Be happy by forgetting that you were ever sad

smile Snapstock.io

One method for avoiding or getting out of depression that I’ve come across in Ted Talks, blogs and conversation is about doing rather than just thinking about doing. Dwelling seems to be a common setback of mine. I contemplate, analyze, ruminate, agonize. I think so much about why I am feeling sad and what I am doing wrong. I can pinpoint all of the things I would like to change about my mood and my behaviour. The problem is, I don’t do anything about it.

Perhaps it would be useful to just ‘get over it’. This sounds crass, but I’m not saying it to anyone else, only to myself. Maybe it is time that I stop using the excuse that I feel depressed. Maybe it’s time to stop looking at myself as a victim, to stop being angry at myself for not being better. Maybe it’s time to just start having fun.

In Mel Robbins’ Ted Talk entitled ‘How to stop screwing yourself over’, she makes a very clear point about motivation. She says you’re never going to feel like it. No matter what ‘It’ is, you’re never going to feel like doing it. You’re never going to feel like getting a root canal. You’re never going to feel like reorganizing your closet. You’re never going to feel like turning off the tv and going for a walk outside instead.

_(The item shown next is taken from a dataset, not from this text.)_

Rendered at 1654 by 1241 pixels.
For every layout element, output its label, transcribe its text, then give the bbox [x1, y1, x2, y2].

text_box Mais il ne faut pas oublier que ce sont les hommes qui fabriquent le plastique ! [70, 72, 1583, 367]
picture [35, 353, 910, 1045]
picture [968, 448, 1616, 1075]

running beach Snapstock.io
You’re never going to feel like doing it, but if you might feel better once you’ve started.

Perhaps you might be confused because there were times in the past that you did in fact feel like doing one of those things, though I highly doubt the root canal was on the top of your ‘Fun things to do on Mondays’ list. What is important is that you don’t wait around for when you feel like doing something, you just do it. What is surprising is that sometimes once you have begun doing something, you actually do start to feel better. Once you’ve made the extremely difficult decision to put down your smartphone and sit on your yoga mat, you might start enjoying it.

So maybe it could work for me to simply stop ruminating about being sad or not being good enough or not being perfect and just start doing things. If I am always telling myself that I’m tired and depressed then that is exactly what I will be. On the other hand, if I tell myself that I am happy then I might have a chance of making that statement true.